* _DATA LISTING_
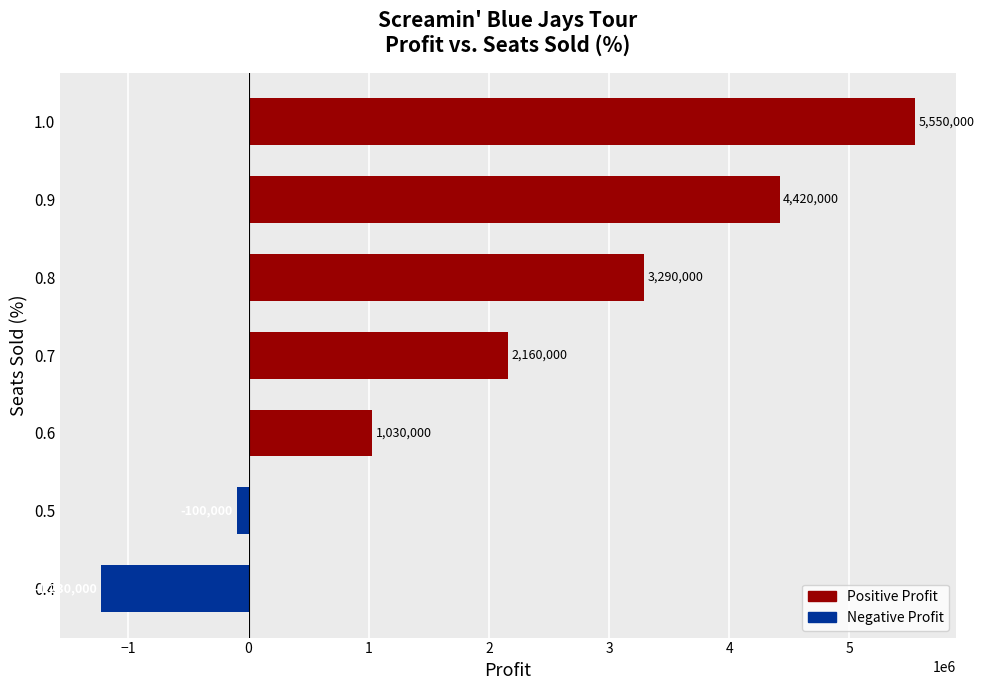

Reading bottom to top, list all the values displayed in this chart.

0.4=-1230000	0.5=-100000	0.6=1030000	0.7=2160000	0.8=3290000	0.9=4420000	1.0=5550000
--
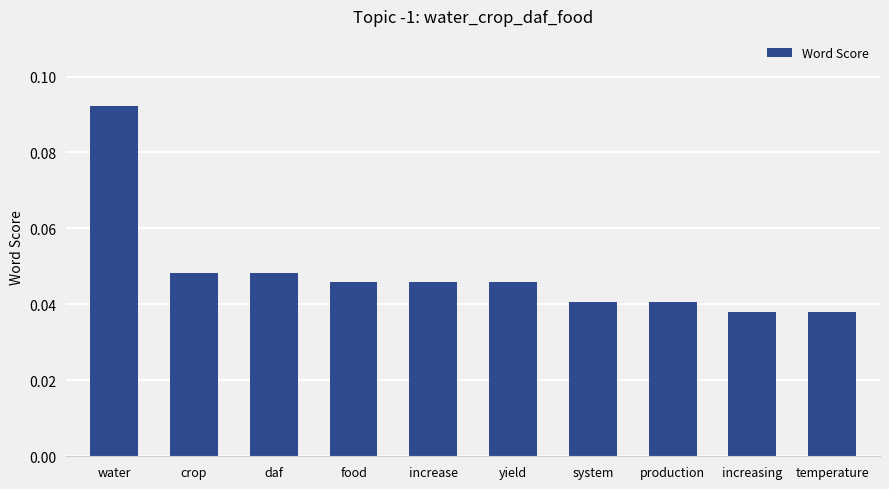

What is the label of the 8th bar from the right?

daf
==
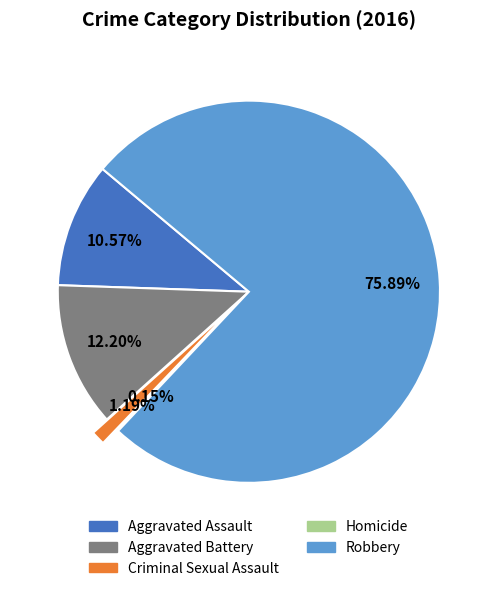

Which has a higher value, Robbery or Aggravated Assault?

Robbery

* _WRITTEN TASK_
Locate each line in the items above that contains the word "Robbery" and copy those lines.

* _RESPONSE BELOW_
Which has a higher value, Robbery or Aggravated Assault?
Robbery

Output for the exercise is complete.